UCLA Study Shows How Transpara’s Breast AI Helps Detect More Cancers in Real-World Screening Populations
A recent study from UCLA, published in the Journal of Breast Imaging, underscores the potential of Transpara’s advanced Breast AI technology in improving cancer detection by reducing false negative results in diverse U.S. screening populations. The research, titled “External Validation of a Commercial Artificial Intelligence Algorithm on a Diverse Population for Detection of False Negative Breast Cancers,” showed that Transpara accurately identified nearly 50% of cancers previously missed, particularly in patients with dense breast tissue.
Key Findings of the Study
The UCLA study demonstrated that Transpara detected false negative breast cancers, with the majority being invasive and categorized as luminal A subtype. This subtype is the most common, representing 50-60% of all breast cancers. The study specifically highlighted that, in the Digital Breast Tomosynthesis (DBT) cohort, all of the interval cancers detected were in women with dense breast tissue. Dense breasts are known to reduce the effectiveness of traditional mammography, often making it more difficult to detect cancers. Furthermore, women with dense breast tissue face a higher individual risk for breast cancer, making early detection crucial for improving patient outcomes.

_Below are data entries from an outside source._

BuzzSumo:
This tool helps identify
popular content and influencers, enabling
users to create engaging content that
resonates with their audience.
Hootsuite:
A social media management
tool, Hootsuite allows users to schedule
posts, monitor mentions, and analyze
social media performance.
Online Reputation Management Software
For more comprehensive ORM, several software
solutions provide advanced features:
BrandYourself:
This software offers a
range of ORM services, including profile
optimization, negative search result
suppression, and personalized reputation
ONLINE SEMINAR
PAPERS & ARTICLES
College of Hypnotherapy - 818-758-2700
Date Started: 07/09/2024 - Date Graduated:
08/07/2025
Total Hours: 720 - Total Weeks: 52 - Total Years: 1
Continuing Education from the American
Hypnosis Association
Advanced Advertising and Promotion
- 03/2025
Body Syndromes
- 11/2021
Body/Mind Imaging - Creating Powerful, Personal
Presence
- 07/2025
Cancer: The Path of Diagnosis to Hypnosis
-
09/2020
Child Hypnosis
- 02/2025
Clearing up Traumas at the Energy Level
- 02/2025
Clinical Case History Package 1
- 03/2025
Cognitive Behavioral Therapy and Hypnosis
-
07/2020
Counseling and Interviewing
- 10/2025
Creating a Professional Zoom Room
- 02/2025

The ability of Transpara to accurately identify these missed cancers, especially in women with dense breast tissue, could have a significant impact on early diagnosis and the treatment of breast cancer. Given that dense breast tissue often leads to decreased mammographic sensitivity, the study suggests that Transpara’s AI could be an invaluable tool for enhancing the overall quality of breast cancer screening.

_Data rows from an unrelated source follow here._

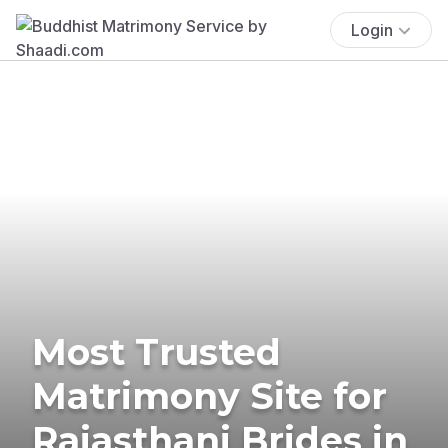
Login
Most Trusted
Matrimony Site for
Rajasthani Brides in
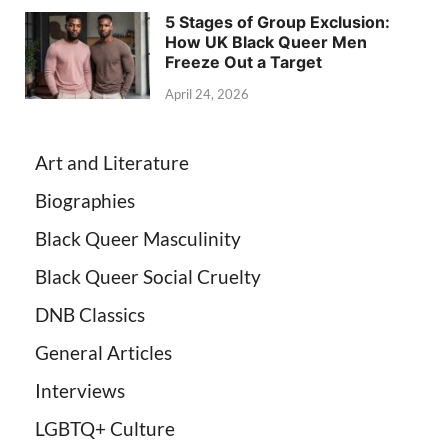
5 Stages of Group Exclusion:
How UK Black Queer Men
Freeze Out a Target
April 24, 2026
Art and Literature
Biographies
Black Queer Masculinity
Black Queer Social Cruelty
DNB Classics
General Articles
Interviews
LGBTQ+ Culture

Transpara’s Impact on Detection
The study was designed to evaluate how artificial intelligence could assist in identifying cancers that were missed by radiologists during initial screenings. According to the Breast Cancer Screening Consortium, the rate of false negatives in U.S. breast cancer screenings is approximately 0.8 per 1,000 examinations. By utilizing Transpara’s AI, however, the detection of false negative cancers improved significantly. This result is particularly encouraging for the many women with dense breasts, where the risk of undetected cancer is higher.

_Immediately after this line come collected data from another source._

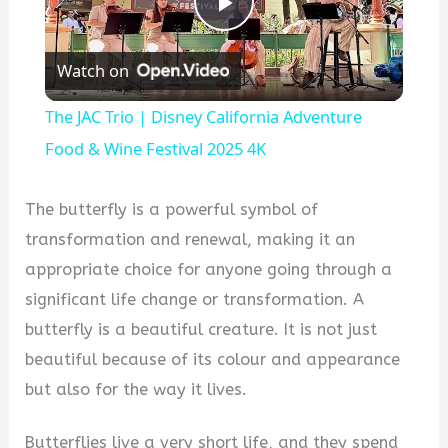
Play
Watch on
Video
The JAC Trio | Disney California Adventure
Food & Wine Festival 2025 4K
The butterfly is a powerful symbol of
transformation and renewal, making it an
appropriate choice for anyone going through a
significant life change or transformation. A
butterfly is a beautiful creature. It is not just
beautiful because of its colour and appearance
but also for the way it lives.
Butterflies live a very short life, and they spend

“While the false negative rate in breast cancer screening is relatively low, minimizing this rate even further is essential to maximizing the benefits of screening,” explained Dr. Alejandro Rodriguez Ruiz, VP of Innovation and Clinical Strategy at ScreenPoint. “These findings are particularly noteworthy because they were derived from real-world screening populations, not datasets that were specifically enriched with cancer cases. This makes the results more relevant and transferable to everyday clinical practice.”
Proven Track Record of Transpara’s AI
Transpara has been validated in over 35 peer-reviewed studies, making it the only AI algorithm to undergo extensive evaluation in large-scale, real-world screening populations across multiple countries. These include the U.S. (UCLA), the Netherlands, the UK, Denmark, Norway, and Spain. The AI technology assists radiologists by providing a ‘second pair’ of eyes when reading mammography exams, both DBT and FFDM. This helps detect cancers earlier, reduce recall rates, and ultimately optimize workflow for radiologists.
Research shows that up to 45% of interval cancers, which are cancers that appear between screenings, can be detected earlier using Transpara’s AI technology. This can lead to better treatment outcomes and a more efficient diagnostic process for both patients and healthcare providers.
Conclusion
Transpara’s advanced AI technology has the potential to revolutionize breast cancer detection, particularly in diverse and real-world screening environments. By significantly reducing false negative rates, Transpara can help ensure that more women are diagnosed with breast cancer at earlier, more treatable stages, resulting in better health outcomes and a more effective use of radiologists’ time.